Anyway, the weakest link in the coronavirus vaccine rollout has been Europe. It has not only made a complete mess of European economic life, but it is going to damage the world economy.


Rah. Rah for Europe.


The Wall Street Journal editorialized this morning:


It’s hard to think of a recent fiasco that can match the European Union’s Covid vaccine rollout. Protectionism, mercantilism, bureaucratic ineptitude, lack of political accountability, crippling safety-ism—it’s all here. The Keystone Kops in Brussels and European capitals would be funny if the consequences weren’t so serious.


Given that no one is getting vaccinated, the virus is on the march.


But hospitalizations and deaths are rising again in Italy, Germany and France while successful vaccinations suppress illness and fatalities in the U.S., United Kingdom and Israel. To date the U.S. has administered 34 doses per 100 residents, the U.K. has jabbed 40, and Israel has 111. Most vaccines require two doses. Compare that to about 12 in France, Germany and Italy.


How could this have happened?


One problem is that no one seems to be fully in charge of monitoring safety and efficacy. Nominally that’s the EMA’s job, and the agency handled it with typical eurocratic aplomb. The EMA’s approval process is more bureaucratic, requiring input from all EU member states. Imagine if the FDA consulted all 50 states.


But national governments also are allowed to make their own safety rulings on an “emergency” basis. The U.K. used this option to approve the Pfizer and AstraZeneca shots quickly despite still being an EU member late last year.


But, the bureaucrats running Europe refused to follow the British example. Doubtless, their feelings were hurt by Brexit:


Other governments used this discretion to slow-roll vaccines. EU capitals refused to follow the U.K. in granting emergency-use authorization, apparently for fear of hurting European solidarity. But some governments have been happy to impose unilateral blocks on the vaccine, as with the AstraZeneca clot kerfuffle. European regulators live by the maxim “better safe than sorry,” but in this case they’re getting the sorry with no added safe.

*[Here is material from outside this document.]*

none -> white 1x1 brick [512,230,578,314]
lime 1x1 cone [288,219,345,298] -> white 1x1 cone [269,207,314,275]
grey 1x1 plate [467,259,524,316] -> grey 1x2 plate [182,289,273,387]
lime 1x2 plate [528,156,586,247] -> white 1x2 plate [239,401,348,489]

At least now, millions of doses are available for Europeans who do want them. This wasn’t always the case, after procurement bungles delayed deliveries and nearly sparked several trade wars. Brussels officials last year jumped at the chance to push common vaccine procurement to bolster the EU’s credibility with European voters. Buying on behalf of 500 million Europeans also was supposed to give the bloc more leverage with pharmaceutical companies.


Apparently, the supposition did not work out very well.

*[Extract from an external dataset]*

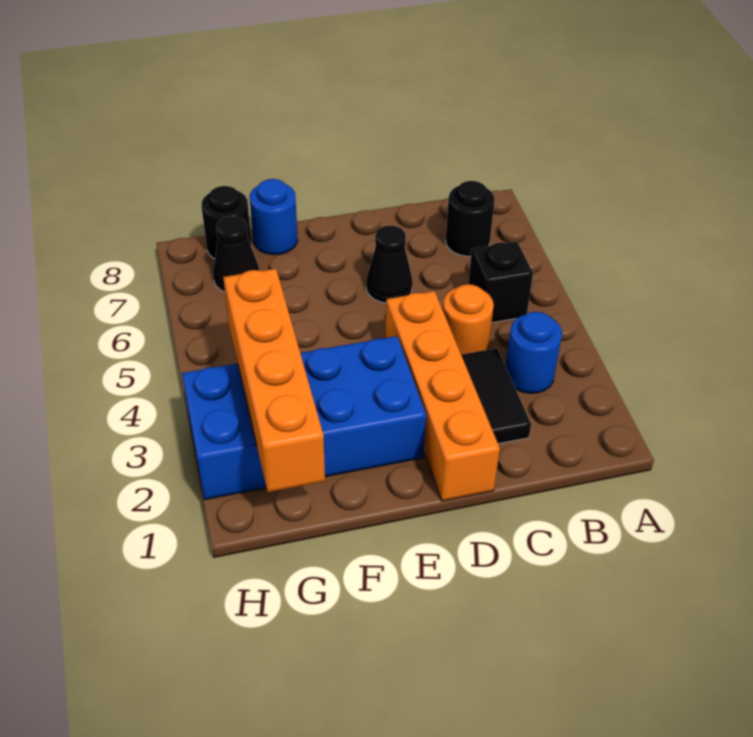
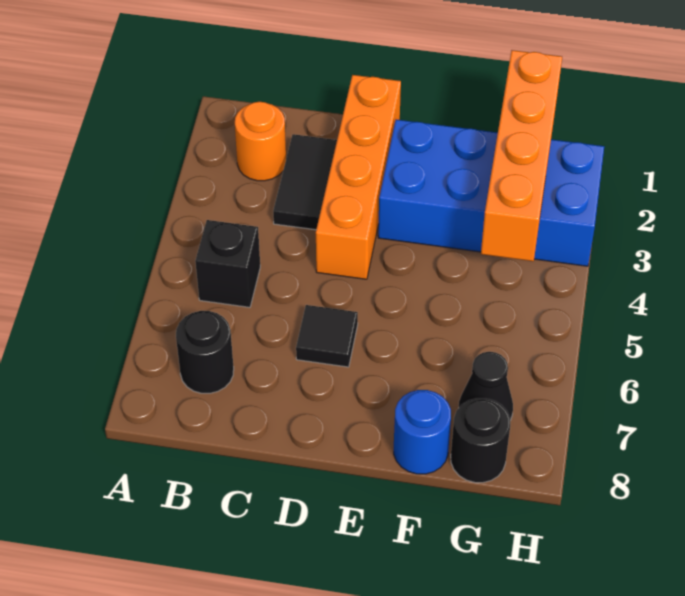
blue 1x1 round brick [506,312,562,393] -> none
orange 1x1 round brick [443,284,494,354] -> orange 1x1 round brick moved to [235,102,286,181]
black 1x1 cone [366,225,413,303] -> black 1x1 tile [296,305,358,367]

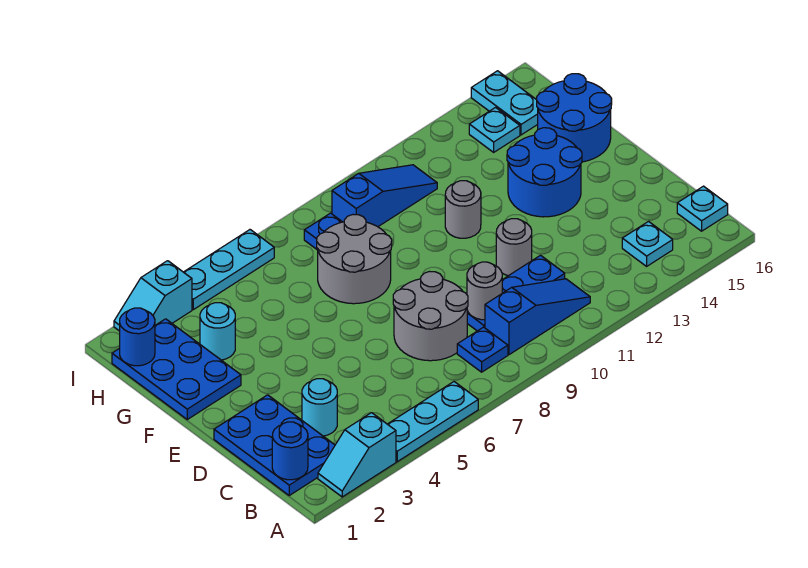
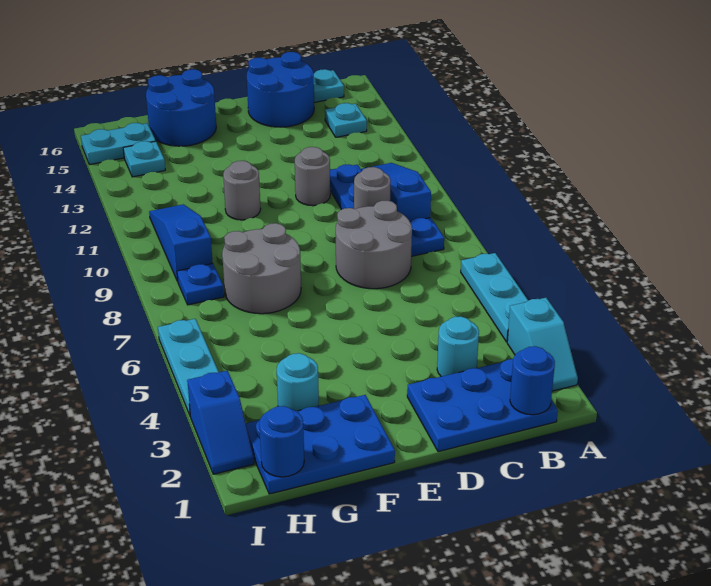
blue 2x2 round brick [507,128,582,217] -> blue 2x2 round brick moved to [247,52,314,127]
cyan 1x2 slope [114,261,192,331] -> blue 1x2 slope [187,371,254,474]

Compare Washington and London to the inept bureaucrats of the EU:


Washington and London understood that crucial to mass procurement was throwing large amounts of R&D money at many companies in hopes some would work. Brussels focused on haggling down the cost per dose. Europeans pay a few dollars less per dose but ended near the back of the shipment line.

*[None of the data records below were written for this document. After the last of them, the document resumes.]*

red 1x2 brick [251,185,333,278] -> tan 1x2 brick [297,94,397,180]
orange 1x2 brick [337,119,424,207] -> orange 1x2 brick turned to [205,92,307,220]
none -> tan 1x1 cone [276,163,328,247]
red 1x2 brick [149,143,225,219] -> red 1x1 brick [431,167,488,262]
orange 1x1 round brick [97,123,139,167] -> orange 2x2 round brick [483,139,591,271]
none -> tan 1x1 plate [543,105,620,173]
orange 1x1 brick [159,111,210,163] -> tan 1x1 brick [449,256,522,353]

The EU response—a combination of threatened export curbs, noisy commercial disputes with pharma companies, and sour-grapes caviling about imaginary efficacy concerns—has mainly undermined Europe’s credibility on trade issues. It also risks stoking vaccine nationalism and trade restrictions elsewhere.


In conclusion:


Could things have been different? The Trump Administration’s Operation Warp Speed demonstrated how a large government can use its fiscal resources to fund R&D in a crisis. The U.K. and Israel have shown that small countries can leverage regulatory nimbleness to sprint ahead. But somehow the European Union—a continent-wide political bloc composed of smaller nation-states—managed to get the worst of both worlds. It’s suffering the lumbering bureaucracy of a large government and the squabbling inefficiency of a small one.


2 comments:

Sam L. said...

Ah, Europe! Still squabbling after alllllllllll theeeeeeeeeeeeeeeese yearrrrrrrrrrs.
(When will they ever learn?) BREATH: NOT held.